If batteries are being installed inside a home, they must be protected by a utility closet, which must have a minimum of 5/8″ gypsum board on the walls and ceiling. Any space inside the home, including the basement, falls under these rules.

You can install a maximum of 40 kWh worth of batteries inside the home

Attached Garages

When installing the batteries inside of an attached garage, the garage must have 5/8″ gypsum board on the walls and ceiling.

It is up to the discretion of the town, but if they feel as though the batteries are subject to vehicle damage, they can require you to install a protection device. The most common protection device is a bollard.

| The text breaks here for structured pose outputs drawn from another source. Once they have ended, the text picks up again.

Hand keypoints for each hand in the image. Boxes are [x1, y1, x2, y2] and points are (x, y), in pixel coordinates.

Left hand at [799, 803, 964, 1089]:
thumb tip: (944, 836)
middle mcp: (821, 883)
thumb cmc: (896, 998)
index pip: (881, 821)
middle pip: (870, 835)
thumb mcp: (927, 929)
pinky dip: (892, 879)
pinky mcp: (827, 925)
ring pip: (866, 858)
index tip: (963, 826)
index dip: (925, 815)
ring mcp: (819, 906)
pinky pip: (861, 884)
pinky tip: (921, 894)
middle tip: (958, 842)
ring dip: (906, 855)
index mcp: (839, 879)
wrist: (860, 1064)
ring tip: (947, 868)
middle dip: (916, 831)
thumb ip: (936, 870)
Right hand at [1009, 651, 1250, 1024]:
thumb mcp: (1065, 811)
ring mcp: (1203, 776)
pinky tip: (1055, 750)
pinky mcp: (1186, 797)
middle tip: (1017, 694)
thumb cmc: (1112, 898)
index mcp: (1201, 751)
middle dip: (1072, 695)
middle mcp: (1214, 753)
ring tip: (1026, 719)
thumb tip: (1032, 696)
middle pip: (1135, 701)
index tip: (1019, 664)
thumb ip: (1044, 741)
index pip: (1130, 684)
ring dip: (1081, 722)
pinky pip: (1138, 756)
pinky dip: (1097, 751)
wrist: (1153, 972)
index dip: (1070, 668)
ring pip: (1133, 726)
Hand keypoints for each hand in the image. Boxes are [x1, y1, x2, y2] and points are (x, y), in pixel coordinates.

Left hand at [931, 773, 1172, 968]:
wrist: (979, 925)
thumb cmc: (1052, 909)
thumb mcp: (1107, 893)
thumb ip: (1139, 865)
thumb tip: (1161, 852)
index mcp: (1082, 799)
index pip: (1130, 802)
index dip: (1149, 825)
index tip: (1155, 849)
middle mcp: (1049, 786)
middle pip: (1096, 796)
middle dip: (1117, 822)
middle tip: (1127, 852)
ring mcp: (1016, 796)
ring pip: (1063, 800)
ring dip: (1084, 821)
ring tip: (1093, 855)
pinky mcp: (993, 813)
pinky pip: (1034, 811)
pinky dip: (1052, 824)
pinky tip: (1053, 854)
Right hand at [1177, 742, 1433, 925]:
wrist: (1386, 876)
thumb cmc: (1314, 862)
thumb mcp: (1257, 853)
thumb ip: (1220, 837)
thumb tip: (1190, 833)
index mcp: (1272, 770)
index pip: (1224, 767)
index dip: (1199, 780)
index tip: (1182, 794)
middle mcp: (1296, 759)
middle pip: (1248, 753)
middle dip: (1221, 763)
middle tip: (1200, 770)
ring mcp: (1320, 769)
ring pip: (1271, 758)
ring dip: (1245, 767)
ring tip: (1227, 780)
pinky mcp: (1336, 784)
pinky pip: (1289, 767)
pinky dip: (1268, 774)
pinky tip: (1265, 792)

You can install a maximum of 80 kWh worth of batteries inside of a attached garage

Outside of Home – Exterior Walls or Pad Mounted

You can mount batteries directly to the outside of the house, or on a pad. Also, if you have a detached structure on the property that does not have any livable space in it, you can install batteries either on the inside of it or on the outside of it.

You can install a maximum of 80 kWh of batteries on exterior walls of the home, and a maximum of 80 kW of batteries inside of a detached structure.

Fire Detection for Energy Storage

If batteries are installed, either inside the home or in an attached garage, a smoke detector must be installed in the room or closet where the batteries are being installed. The smoke detectors must be interconnected with the rest of the smoke detectors in the house.

What is the maximum amount of energy storage I could have?

You are allowed to have 40 kWh in the utility closet, 80 kWh in a detached garage, 80 kWh in either a detached structure, and 80 kWh mounted on its own pad. This means the theoretical maximum limit you can install on a one or two-family property is 280 kWh.

It is important to note that you can always ask your local fire department for an exception. For example, if you wanted to install a 100 kWh system, they would likely allow you to do this on a pad that is far from the house and also far from anything else that is flammable. However, you would need to seek approval from the fire department to do this.